Every time this class is taught it changes a bit based on prior results, current research, and new technologies. For example, the prior class had a discussion of the various protection schemes (like stack canaries) built into modern executables.

What do you need?

You will need a computer on which you can run Ubuntu 22.04 LTE. This computer can be almost anything. The best case would be a modern 64-bit Intel-based computer running Linux, Windows, or macOS. You would then run Ubuntu under a virtual machine such as VirtualBox. If you have an M1 or M2 Mac, you may have two options. Apparently the latest versions of VirtualBox support Apple silicon, and you can run Linux for free using a virtual machine: see the video How To Install Ubuntu 22.04 On M1 Mac for how to do this.

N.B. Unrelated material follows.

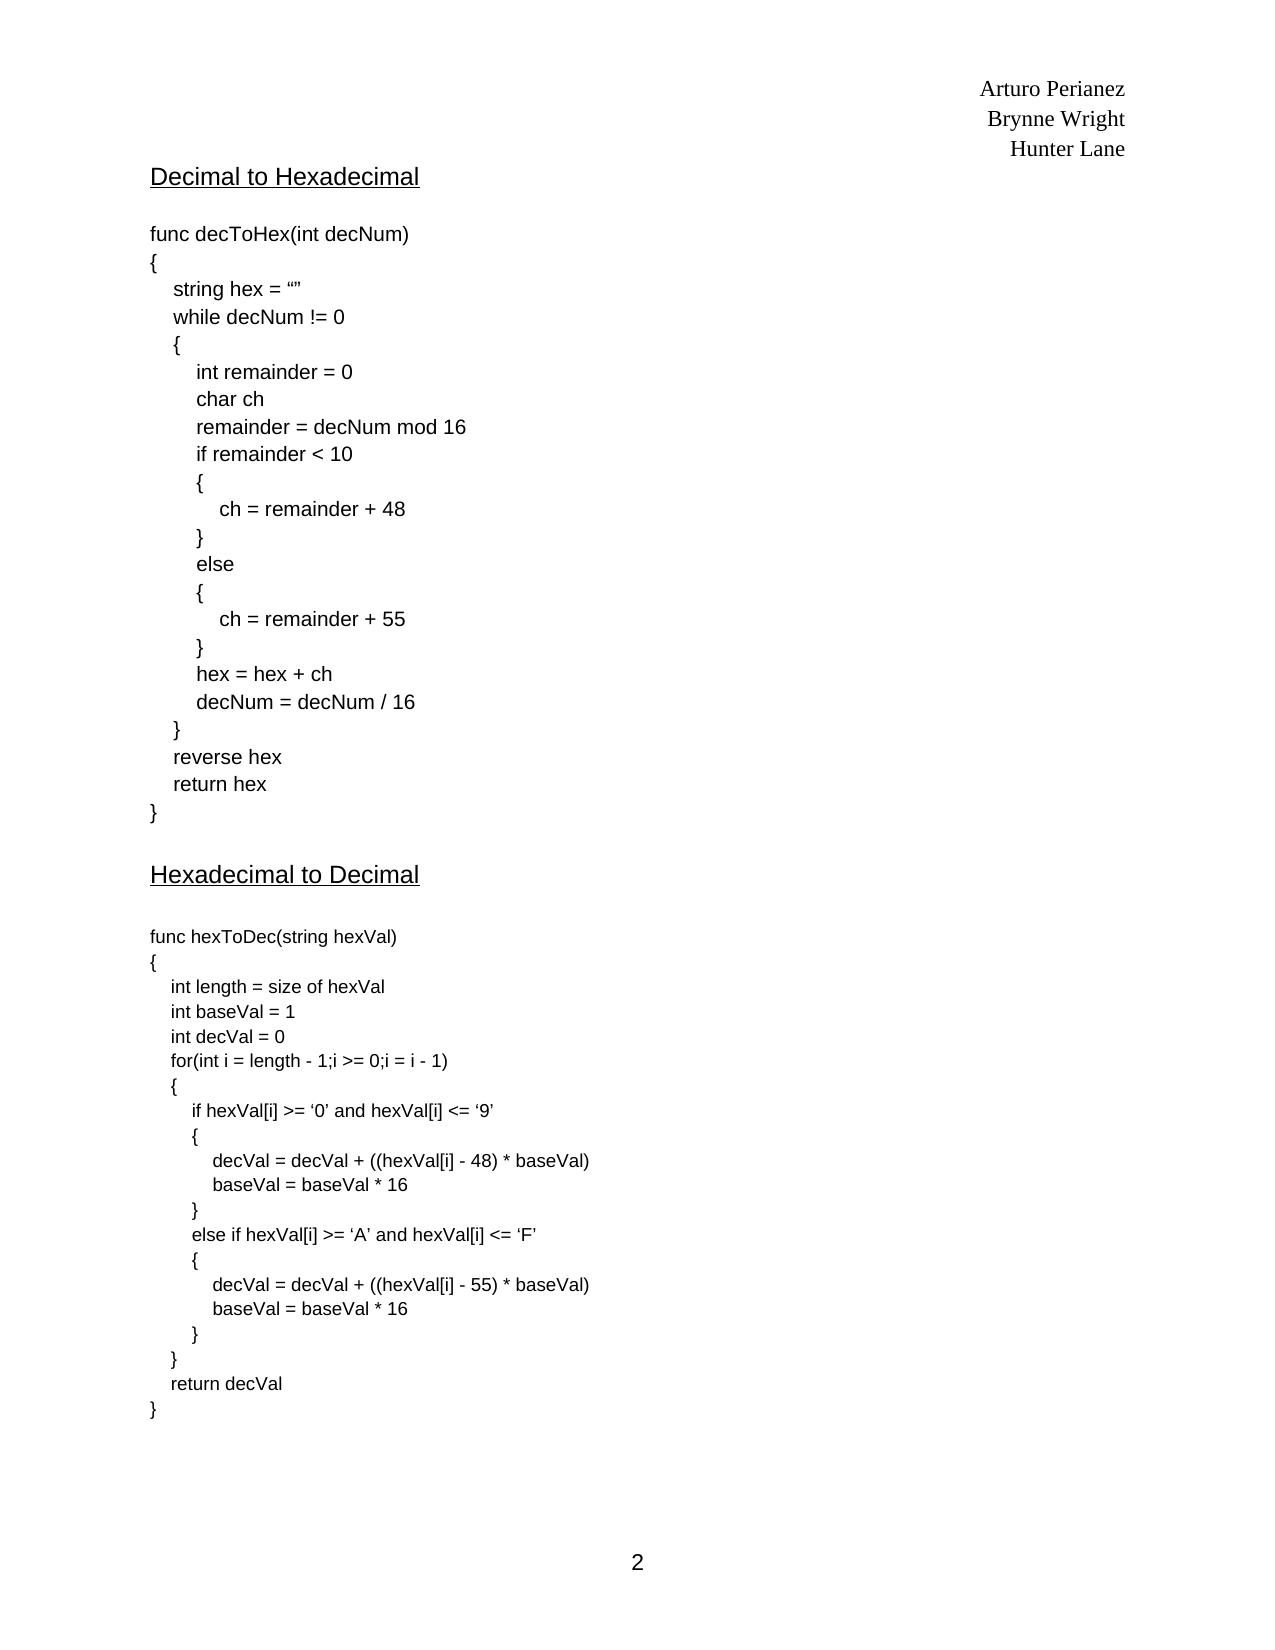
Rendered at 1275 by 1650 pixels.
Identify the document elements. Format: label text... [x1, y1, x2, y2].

text { [150, 1075, 1125, 1097]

Do you need to know assembly?

No. But you do need to have strong programming skills, preferably in a low-level language like C. Understanding pointers and the difference between the stack and the heap is especially important.

Based on my experience the class will open with a quick course on the ARM64 instruction set architecture before turning to analytical techniques. The course has always focused on 64-bit Intel assembly on Linux.

If you have, for some odd reason, learned 32-bit Intel assembly, that’s great, but the ARM64 architecture is very different.

What will we learn?

The class focuses on writing programs that analyze other programs. This is different from reverse engineering programs by examining them in a tool like Ghidra. In fact, this class will cover many of the algorithms that are used by Ghidra to analyze a program.

Some topics are control flow analysis, data flow analysis, liveness, slicing, and type recovery, building to using SMT solvers and concolic execution.

Time permitting we will cover a bit of ARM and also Windows.

In order to do all this, we are going to also have to learn some computer architecture and operating systems that you have probably ignored until now. You need a lower-level understanding of this stuff to understand what is going on.

We use Python in this class, so you might want to learn some Python 3.

Caveats

Every year my jobs interfere with each other and I have to cancel some classes on short notice. I hope this will not be the case this fall, but it almost certainly will.

My plan is to teach on campus whenever possible. The class is scheduled for Bruner 410, 10:00 am — 10:50 am, Monday, Wednesday, and Friday. I am almost certain I cannot make that schedule work, so I will probably have to designate one day to teach remotely.